Skill ride

Pharoahe Monch’s timely return
By MATTHEW GASTEIER  |  July 17, 2007

VIDEO: Pharoahe Monch, "Guns Draw"

All it took was a Godzilla sample and a simple, forceful “Simon says get the fuck up” for hyper-technical New York MC Pharoahe Monch to leave his mark on hip-hop history with “Simon Says (Get the Fuck Up)” eight years ago. But almost as quickly as he arrived, Monch was swept away in the wake of label politics and copyright law. That Godzilla sample, initially uncleared, has kept his solo debut, Internal Affairs (Priority), out of print to this day. Yet Monch, who finally released his long-awaited, much-delayed second album, Desire (Universal), on June 26, doesn’t seem the least bit concerned with trying to recapture that fleeting moment in the spotlight. And that’s a very good thing.

The 13 songs on Desire are packed with the kind of personality and bravery that are too often lacking in commercial hip-hop climate. It’s shocking to hear an album like this in 2007. Monch, who joins the Wu-Tang Clan, Cypress Hill, Talib Kweli, and others on the “Rock the Bells” tour that lands at the Tweeter Center next Thursday, deploys cleverly twisted wordplay and skillful manipulations of rhythm that seem almost anachronistic and outdated. It’s like watching a blacksmith hammer away, or playing an original Nintendo. But Desire is the Super Mario 3 of classically trained MCing: “I’m the poetical pastor/Slave to a label but I own my masters,” he rhymes in “Desire.” “Still get it poppin’ without artists and repertoire/’Cause Monch is the monarch only minus the A&R.” Elsewhere, he plays with the names of phone companies (“Cingular, not plural”) and other artists (“pop shit, make you feel the Clipse like Pharrell”) and manages to make rapping from the perspective of a bullet fresh on “Gun Draws.” It’s hard to figure how an MC this skilled could be out of the game for so long.

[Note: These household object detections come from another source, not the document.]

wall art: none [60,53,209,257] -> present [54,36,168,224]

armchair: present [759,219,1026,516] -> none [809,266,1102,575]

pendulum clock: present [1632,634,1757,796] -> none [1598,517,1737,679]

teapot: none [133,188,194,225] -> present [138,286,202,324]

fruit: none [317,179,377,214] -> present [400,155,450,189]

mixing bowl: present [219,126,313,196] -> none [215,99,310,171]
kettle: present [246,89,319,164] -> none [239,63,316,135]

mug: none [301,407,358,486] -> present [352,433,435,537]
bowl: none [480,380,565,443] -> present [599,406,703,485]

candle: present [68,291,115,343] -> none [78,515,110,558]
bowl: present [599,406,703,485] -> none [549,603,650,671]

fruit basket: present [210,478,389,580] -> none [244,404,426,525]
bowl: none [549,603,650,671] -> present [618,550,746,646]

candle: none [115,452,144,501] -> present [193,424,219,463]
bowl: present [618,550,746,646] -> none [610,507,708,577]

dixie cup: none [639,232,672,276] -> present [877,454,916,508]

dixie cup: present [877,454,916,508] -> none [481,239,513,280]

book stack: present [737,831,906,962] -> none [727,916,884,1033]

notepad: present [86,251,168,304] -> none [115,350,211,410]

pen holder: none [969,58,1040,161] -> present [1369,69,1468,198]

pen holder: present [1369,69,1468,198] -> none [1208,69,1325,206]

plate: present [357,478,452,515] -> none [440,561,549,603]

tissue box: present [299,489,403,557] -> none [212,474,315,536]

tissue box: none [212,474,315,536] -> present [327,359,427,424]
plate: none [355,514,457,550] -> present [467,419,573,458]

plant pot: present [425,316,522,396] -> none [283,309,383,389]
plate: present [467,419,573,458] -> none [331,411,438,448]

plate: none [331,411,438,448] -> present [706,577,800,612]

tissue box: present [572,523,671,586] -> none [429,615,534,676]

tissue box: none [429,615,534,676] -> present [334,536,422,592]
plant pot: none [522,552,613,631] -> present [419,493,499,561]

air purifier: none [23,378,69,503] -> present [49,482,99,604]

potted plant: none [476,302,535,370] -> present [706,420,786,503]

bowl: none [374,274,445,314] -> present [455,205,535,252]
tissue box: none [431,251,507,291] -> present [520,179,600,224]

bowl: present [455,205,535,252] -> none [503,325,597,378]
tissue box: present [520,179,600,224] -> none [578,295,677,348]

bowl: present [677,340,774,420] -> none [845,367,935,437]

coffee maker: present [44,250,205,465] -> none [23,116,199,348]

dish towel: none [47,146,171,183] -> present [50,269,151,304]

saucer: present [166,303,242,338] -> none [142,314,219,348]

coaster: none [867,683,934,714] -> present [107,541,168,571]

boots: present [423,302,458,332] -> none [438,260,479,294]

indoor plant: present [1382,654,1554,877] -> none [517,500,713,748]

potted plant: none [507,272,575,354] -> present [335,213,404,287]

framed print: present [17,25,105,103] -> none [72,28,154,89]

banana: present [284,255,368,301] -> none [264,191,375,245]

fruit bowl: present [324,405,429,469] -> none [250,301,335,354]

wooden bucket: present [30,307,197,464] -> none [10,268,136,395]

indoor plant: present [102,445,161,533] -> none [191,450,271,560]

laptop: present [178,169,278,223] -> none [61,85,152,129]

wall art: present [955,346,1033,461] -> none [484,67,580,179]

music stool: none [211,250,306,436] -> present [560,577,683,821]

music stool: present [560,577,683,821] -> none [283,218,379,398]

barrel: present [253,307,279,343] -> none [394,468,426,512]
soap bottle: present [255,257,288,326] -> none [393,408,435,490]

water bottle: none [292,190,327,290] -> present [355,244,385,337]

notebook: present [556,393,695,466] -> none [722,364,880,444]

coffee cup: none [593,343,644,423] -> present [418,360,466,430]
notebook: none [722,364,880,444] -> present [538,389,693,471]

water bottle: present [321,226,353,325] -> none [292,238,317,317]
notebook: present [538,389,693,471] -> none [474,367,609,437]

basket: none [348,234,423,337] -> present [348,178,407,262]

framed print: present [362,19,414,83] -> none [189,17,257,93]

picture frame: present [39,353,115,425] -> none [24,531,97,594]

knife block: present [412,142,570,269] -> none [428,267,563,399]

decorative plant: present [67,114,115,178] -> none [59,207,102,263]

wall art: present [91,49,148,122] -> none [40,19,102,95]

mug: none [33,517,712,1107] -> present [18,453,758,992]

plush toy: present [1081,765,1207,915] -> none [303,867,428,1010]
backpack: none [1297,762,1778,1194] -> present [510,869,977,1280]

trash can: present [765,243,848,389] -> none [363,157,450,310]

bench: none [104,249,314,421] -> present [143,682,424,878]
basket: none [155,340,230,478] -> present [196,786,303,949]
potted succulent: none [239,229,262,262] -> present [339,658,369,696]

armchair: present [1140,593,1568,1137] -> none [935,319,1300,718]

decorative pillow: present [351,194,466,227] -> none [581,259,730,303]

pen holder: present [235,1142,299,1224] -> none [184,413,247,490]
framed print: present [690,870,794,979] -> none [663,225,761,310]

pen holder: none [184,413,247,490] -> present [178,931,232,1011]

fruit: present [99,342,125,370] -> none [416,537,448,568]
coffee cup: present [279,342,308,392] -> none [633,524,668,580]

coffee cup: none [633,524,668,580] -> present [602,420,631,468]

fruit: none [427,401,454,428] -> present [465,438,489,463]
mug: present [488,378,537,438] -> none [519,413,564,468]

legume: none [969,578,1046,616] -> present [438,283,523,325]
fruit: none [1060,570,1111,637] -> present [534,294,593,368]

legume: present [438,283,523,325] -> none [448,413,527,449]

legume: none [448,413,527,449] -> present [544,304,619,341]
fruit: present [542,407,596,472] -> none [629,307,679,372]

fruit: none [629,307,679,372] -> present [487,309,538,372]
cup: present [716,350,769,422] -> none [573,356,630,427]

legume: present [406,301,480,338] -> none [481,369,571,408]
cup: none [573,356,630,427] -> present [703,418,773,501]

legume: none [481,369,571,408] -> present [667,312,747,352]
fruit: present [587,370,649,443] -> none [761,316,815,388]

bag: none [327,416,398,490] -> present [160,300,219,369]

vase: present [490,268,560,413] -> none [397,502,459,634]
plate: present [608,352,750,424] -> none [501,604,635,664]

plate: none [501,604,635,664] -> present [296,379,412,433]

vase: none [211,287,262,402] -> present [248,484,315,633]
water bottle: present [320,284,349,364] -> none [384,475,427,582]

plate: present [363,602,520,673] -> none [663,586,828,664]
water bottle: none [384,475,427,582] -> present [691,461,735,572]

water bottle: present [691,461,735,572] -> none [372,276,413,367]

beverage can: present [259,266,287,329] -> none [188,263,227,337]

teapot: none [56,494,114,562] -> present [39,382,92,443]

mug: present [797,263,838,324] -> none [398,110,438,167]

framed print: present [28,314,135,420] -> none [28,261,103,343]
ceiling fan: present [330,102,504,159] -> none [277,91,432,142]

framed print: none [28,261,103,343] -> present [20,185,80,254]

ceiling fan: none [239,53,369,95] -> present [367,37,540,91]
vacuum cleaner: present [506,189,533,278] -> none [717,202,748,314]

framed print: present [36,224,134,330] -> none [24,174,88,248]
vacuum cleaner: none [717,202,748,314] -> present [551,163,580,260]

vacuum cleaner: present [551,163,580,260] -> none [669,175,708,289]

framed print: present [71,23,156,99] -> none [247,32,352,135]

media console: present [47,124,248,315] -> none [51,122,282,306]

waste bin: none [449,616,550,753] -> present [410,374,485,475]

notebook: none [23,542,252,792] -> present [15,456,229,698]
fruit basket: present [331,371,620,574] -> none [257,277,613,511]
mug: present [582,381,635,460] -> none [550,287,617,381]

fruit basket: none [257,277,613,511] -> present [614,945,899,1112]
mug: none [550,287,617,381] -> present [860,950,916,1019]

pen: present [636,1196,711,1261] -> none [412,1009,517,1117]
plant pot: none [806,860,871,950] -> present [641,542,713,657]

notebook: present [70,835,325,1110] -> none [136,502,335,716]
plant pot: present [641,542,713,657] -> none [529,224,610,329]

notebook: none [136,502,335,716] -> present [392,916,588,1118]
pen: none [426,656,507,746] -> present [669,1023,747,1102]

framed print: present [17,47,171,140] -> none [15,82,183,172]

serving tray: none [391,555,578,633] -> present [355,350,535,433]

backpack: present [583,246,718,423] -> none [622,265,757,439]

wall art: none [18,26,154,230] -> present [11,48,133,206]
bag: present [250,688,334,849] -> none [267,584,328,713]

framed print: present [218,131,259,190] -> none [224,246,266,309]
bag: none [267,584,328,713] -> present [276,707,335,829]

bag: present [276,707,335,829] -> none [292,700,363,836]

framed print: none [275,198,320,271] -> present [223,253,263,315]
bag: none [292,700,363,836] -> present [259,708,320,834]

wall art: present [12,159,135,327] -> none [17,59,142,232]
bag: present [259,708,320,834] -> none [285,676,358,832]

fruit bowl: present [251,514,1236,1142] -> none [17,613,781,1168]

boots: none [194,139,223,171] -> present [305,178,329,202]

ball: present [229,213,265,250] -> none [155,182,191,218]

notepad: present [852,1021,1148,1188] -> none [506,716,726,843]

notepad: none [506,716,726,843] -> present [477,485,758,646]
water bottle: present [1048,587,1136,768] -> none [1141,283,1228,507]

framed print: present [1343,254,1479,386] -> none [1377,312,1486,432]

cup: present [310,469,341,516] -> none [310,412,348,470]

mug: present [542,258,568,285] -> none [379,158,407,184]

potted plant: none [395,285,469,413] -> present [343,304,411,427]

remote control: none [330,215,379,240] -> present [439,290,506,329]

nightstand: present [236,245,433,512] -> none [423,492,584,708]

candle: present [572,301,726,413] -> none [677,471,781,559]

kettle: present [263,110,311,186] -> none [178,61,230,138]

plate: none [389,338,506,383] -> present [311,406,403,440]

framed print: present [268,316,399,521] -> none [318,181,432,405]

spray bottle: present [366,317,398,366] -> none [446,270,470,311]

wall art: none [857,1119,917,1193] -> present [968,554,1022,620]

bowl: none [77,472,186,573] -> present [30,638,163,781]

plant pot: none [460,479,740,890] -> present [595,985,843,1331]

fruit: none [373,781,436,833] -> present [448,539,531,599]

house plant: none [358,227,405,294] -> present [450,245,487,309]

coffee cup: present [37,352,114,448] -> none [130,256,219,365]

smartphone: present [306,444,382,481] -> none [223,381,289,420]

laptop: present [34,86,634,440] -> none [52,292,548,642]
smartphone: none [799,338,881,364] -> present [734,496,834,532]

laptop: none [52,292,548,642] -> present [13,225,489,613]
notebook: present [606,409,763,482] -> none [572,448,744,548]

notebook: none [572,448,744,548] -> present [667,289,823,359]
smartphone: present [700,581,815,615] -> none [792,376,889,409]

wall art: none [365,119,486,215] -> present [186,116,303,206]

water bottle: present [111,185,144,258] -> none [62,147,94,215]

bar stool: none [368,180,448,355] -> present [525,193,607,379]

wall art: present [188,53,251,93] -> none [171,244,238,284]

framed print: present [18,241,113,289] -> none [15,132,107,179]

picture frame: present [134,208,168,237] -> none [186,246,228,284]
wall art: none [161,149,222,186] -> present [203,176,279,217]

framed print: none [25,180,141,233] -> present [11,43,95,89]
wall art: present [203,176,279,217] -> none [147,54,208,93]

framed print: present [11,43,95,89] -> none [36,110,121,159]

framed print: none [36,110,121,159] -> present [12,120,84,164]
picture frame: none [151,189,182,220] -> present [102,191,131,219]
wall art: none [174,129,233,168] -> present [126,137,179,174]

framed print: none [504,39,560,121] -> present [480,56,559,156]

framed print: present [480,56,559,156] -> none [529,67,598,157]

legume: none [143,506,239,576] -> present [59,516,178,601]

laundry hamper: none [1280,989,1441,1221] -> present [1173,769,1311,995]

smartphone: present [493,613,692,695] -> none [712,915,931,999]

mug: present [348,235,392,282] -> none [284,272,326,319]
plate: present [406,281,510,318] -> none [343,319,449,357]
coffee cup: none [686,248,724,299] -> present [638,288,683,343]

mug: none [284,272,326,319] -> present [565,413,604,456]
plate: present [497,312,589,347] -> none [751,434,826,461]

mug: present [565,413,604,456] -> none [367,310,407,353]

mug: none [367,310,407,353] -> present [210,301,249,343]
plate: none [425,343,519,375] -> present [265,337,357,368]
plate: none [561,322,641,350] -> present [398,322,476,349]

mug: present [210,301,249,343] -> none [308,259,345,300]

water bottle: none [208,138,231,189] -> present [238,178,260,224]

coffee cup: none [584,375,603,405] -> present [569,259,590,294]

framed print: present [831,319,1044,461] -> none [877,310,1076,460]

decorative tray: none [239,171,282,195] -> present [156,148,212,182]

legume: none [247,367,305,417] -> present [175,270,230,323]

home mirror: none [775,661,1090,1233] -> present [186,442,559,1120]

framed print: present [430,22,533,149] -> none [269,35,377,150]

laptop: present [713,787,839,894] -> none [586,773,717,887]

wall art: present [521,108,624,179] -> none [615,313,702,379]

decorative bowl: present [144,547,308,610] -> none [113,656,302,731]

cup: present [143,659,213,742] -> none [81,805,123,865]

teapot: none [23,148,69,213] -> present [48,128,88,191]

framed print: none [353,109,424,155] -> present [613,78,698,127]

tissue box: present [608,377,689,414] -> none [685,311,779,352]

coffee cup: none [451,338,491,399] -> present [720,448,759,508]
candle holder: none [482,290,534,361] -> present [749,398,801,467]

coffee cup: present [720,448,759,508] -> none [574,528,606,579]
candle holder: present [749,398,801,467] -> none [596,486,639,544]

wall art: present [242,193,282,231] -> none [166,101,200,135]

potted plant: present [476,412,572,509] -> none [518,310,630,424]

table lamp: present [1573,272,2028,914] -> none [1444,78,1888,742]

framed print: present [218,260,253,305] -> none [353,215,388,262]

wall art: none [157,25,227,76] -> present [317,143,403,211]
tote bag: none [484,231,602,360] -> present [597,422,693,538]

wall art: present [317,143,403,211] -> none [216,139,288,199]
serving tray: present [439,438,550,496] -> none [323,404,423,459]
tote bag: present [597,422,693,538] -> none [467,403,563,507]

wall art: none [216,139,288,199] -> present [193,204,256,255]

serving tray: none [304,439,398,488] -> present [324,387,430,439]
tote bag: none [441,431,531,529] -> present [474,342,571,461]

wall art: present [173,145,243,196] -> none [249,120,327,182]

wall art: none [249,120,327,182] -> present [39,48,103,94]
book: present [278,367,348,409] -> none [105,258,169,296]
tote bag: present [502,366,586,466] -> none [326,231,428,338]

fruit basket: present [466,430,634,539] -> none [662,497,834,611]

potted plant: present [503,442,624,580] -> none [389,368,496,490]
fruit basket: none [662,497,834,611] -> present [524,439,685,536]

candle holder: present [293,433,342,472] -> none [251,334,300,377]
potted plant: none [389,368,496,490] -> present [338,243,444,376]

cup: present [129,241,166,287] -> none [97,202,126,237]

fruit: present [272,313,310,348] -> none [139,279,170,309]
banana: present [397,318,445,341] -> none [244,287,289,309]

Of course, the beats throughout Desire belie just how out of step Monch is with the times. Drenched with horns and gospel-tinged choruses, the arrangements suggest that he’s been in a cave for the better part of a decade. “Free” has bouncing guitars that flirt with rap rock years behind schedule; the abstract paranoia of “What It Is” comes across as dense next to the spare, spooky nature of so much contemporary hip-hop. The second half of the album is shameless neo-soul, good, but still a bit like OutKast releasing Aquemini right now. The only cut that’s truly fresh comes from up-and-coming Detroit producer Black Milk, whose “Let’s Go” tosses wobbly guitars and splashing cymbals all over fading tape decks. Next-level production might catapult these lyrics right into the realm of an instant classic. Still, it’s refreshing to hear an album without brittle Neptunes ripoffs, shamelessly commercial Storch keyboards, or Asian strings from some unknown Timbaland follower.

So, as much as Desire sounds as if it should have come out in 2001, there’s a lot to like here. In hip-hop, different is good. In fact, retro tracks like the celebratory “Push” and the recklessly funky “Body Baby” make a solid case for different as great. Rigid ideas of what constitutes “real” have painted mainstream hip-hop into a corner. Monch has returned just in time to remind everyone that there’s something timeless in skillful lyricism and soulful beats. Like Little Brother’s 2006 disc The Minstrel Show (Atlantic) , Desire has the potential to wake up the sleeping hordes who rose in praise of Black Star, early Roots, and Dead Prez. It may not be what hip-hop wants right now, but it’s what hip-hop needs.